First call (M=1024, N=1024, K=1024):
+--------------------------------------------------+
| Config(BM=64, BN=64, BK=32): 1.26ms |
| Config(BM=128, BN=128, BK=64): 0.62ms <-- | winner cached
| Config(BM=128, BN=128, BK=128): 0.91ms |
+--------------------------------------------------+
Subsequent calls (same M, N, K):
+--------------------------------------------------+
| cached -> Config(BM=128, BN=128, BK=64) | no re-tuning
+--------------------------------------------------+
Config Object¶
cfg = metile.Config(
BLOCK_M=128,
BLOCK_N=128,
BLOCK_K=64,
WM=4,
WN=4,
K_UNROLL=1,
)
Any keyword arguments become constexprs passed to the kernel.

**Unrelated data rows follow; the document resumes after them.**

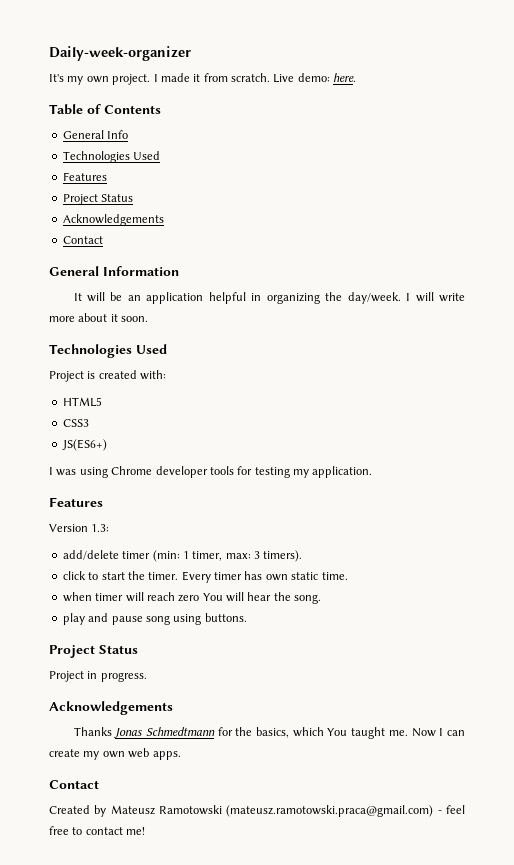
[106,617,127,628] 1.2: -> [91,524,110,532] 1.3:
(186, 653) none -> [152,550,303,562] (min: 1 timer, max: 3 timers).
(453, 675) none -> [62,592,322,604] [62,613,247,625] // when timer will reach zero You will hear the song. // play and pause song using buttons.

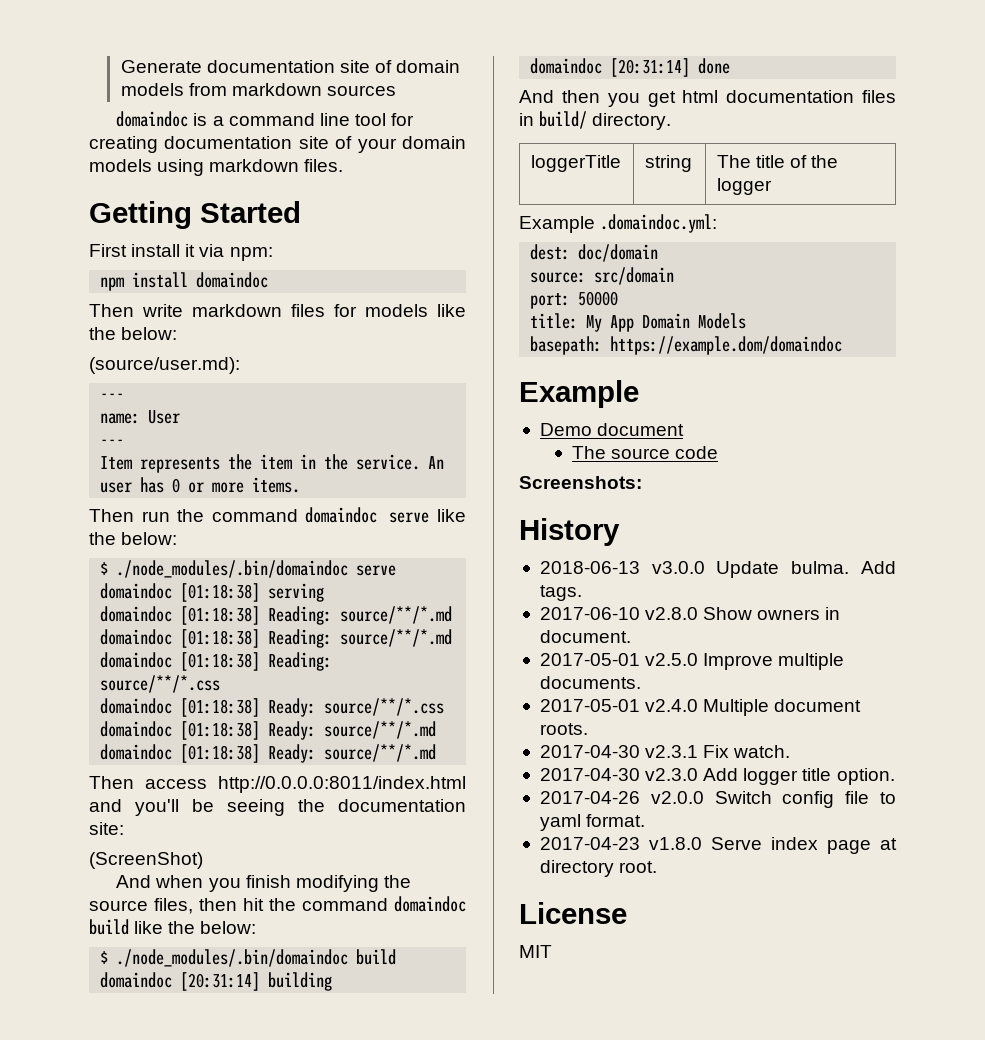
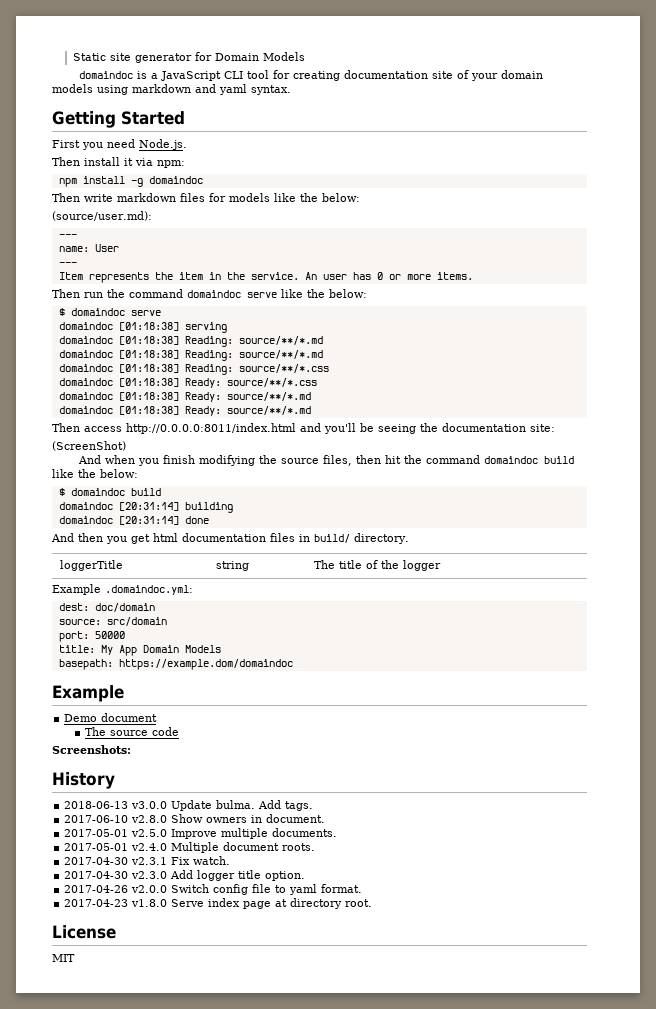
[120,60,461,73] [120,83,397,96] Generate documentation site of domain models from markdown sources -> [73,52,306,63] Static site generator for Domain Models
[228,113,350,126] command line -> [161,71,244,81] JavaScript CLI
[304,159,344,172] files. -> [195,84,291,95] and yaml syntax.
(127, 250) none -> [82,139,187,150] [52,157,80,166] you need Node.js. // Then
(189, 280) none -> [130,178,143,187] -g
[116,560,349,578] ./node_modules/.bin/domaindoc -> [70,308,125,316] domaindoc
[116,949,349,967] ./node_modules/.bin/domaindoc -> [70,488,125,496] domaindoc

Parameters not in the
kernel’s signature are stored in func.constexprs and available to the compiler
(e.g., WM, WN control the tensor_ops simdgroup layout).
Verbose Output¶
With verbose=True (the default), the autotuner prints results:
autotune matmul [M=1024, N=1024, K=1024]: Config(BLOCK_M=128, BLOCK_N=128, BLOCK_K=64, ...)
Config(BLOCK_M=64, BLOCK_N=64, BLOCK_K=32, ...): 1.26ms
Config(BLOCK_M=128, BLOCK_N=128, BLOCK_K=64, ...): 0.62ms <--
Config(BLOCK_M=128, BLOCK_N=128, BLOCK_K=128, ...): 0.91ms
The <-- marks the selected winner.
If a config fails (e.g., exceeds threadgroup memory limits), the error reason is shown:
Config(...): FAILED (LoweringError: GEMM requires 49152 bytes threadgroup memory ...)
Tuning Parameters¶
metile.autotune(
configs=[...],
key=["M", "N", "K"],
warmup=5, # warmup iterations per config (default: 5)
rep=20, # timed iterations per config (default: 20)
verbose=True, # print results (default: True)
)
Prepared Dispatch¶
For latency-sensitive inference, use .prepare() to autotune once and get a
fast dispatcher that skips all Python overhead on subsequent calls:
dispatch = autotuned_matmul[grid].prepare(A, B, C, M, N, K)
# hot path with minimal python overhead
for _ in range(1000):
dispatch()